Предать друга. Признать, что ты не можешь спасти человека, решив, что лучше спасать свою шкуру, — вот дилемма с которой я столкнулся. Нат Пепис сидел перед входной дверью под зонтиком, защищавшим его от солнечных лучей. Он смотрел, как я иду к конюшням, и голова его слегка качнулась в задумчивости или от приступа боли, когда я проходил мимо. Я развернулся и направился прямо к этому человеку, из–за которого возникло столько неприятностей. Рот у него был стянут проволокой, лицо переливалось всеми цветами радуги, выглядел он действительно ужасно. Я понимал, что бо?льшая часть его ран — просто синяки и ссадины, которые бесследно заживут, но все равно вид у него был довольно плачевный.
— Как вы? — спросил я, прежде чем успел сообразить, что он не может мне ответить. Он что–то промычал, голова дернулась, и я решил, что он хочет, чтобы я исчез. Я пожал плечами — он меня уже не заботил — и пошел своей дорогой, слыша за спиной его неистовое бормотание. Я не знал, то ли он пытается позвать меня, то ли проклинает.
Доминик сидела возле кухни и лущила горох. Услышав шаги, она коротко посмотрела на меня. Я сел на землю с нею рядом и принялся задумчиво перебирать гальку, размышляя, кто из нас заговорит первым, и думаем ли мы об одном и том же.
— Ну так? — в итоге спросила она. — Ты видел его?
— Да.
— И?
— Что — и? — спросил я, раздраженно посмотрев на нее. Волосы у нее были собраны в узел на затылке, а платье с низким вырезом подчеркивало белизну ее шеи. Я вздохнул, злясь на себя, и отбросил камешки.

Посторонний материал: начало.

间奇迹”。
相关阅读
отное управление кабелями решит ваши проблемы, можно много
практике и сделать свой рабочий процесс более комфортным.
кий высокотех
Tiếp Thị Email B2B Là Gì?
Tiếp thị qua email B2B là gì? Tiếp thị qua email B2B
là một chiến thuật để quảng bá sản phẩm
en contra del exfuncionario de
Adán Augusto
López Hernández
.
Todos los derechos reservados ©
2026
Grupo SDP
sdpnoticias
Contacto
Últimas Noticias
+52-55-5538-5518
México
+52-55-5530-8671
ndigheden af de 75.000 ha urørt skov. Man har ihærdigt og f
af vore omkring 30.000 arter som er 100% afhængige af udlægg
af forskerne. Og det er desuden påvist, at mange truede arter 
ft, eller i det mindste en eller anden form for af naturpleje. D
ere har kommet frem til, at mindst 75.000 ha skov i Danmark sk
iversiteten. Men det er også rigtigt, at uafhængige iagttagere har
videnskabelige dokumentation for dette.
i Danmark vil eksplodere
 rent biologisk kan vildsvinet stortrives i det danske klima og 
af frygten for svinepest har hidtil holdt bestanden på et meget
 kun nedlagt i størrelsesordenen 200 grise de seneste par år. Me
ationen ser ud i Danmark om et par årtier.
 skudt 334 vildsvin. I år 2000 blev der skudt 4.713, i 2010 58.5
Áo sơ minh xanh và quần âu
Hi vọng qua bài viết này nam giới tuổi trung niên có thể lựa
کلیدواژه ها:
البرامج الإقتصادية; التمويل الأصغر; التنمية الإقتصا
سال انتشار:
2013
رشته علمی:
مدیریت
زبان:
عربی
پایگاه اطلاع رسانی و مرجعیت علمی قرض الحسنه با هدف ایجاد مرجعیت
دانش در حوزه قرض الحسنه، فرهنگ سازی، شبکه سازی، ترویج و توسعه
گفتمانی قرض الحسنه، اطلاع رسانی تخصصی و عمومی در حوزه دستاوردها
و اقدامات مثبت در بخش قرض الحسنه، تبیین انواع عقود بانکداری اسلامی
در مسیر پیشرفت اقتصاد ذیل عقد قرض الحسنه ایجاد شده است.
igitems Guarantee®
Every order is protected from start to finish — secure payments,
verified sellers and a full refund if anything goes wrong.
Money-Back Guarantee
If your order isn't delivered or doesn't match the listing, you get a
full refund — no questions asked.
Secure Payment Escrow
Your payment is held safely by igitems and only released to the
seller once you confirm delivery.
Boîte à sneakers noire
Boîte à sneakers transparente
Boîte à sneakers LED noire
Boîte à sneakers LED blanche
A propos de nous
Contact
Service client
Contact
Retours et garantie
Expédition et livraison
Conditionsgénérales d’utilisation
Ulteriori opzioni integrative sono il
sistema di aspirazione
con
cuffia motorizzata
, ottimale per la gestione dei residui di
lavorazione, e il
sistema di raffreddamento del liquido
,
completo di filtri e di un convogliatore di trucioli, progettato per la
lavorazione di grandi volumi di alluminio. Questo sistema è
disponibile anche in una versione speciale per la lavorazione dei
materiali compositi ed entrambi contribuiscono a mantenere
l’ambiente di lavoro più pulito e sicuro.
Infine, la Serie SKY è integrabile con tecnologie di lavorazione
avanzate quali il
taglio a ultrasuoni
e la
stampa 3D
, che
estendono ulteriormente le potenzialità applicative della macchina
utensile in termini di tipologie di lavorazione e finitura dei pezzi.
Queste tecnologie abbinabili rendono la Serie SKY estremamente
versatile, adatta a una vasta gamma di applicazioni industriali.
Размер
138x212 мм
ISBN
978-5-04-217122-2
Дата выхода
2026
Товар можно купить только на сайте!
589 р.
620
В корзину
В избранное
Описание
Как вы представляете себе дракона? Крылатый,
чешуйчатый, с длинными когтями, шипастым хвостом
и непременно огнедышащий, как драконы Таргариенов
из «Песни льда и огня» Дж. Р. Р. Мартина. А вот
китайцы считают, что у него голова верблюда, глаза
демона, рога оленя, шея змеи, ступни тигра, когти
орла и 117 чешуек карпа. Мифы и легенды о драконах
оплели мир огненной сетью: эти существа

— И о чем же вы разговаривали? — настойчиво спросила она.
— Ну, он очень встревожен, — признался. — Что и говорить. Это ужасное место. Он понимает, что все потерял. Он в отчаянии.
— Разумеется, но что еще вы обсуждали?
Я помедлил, но тут ощутил ее руку у себя на затылке — она умело давила на все нужные точки, снимая накопившееся напряжение, и это было приятно.
— У него больше трехсот фунтов, — сказал я.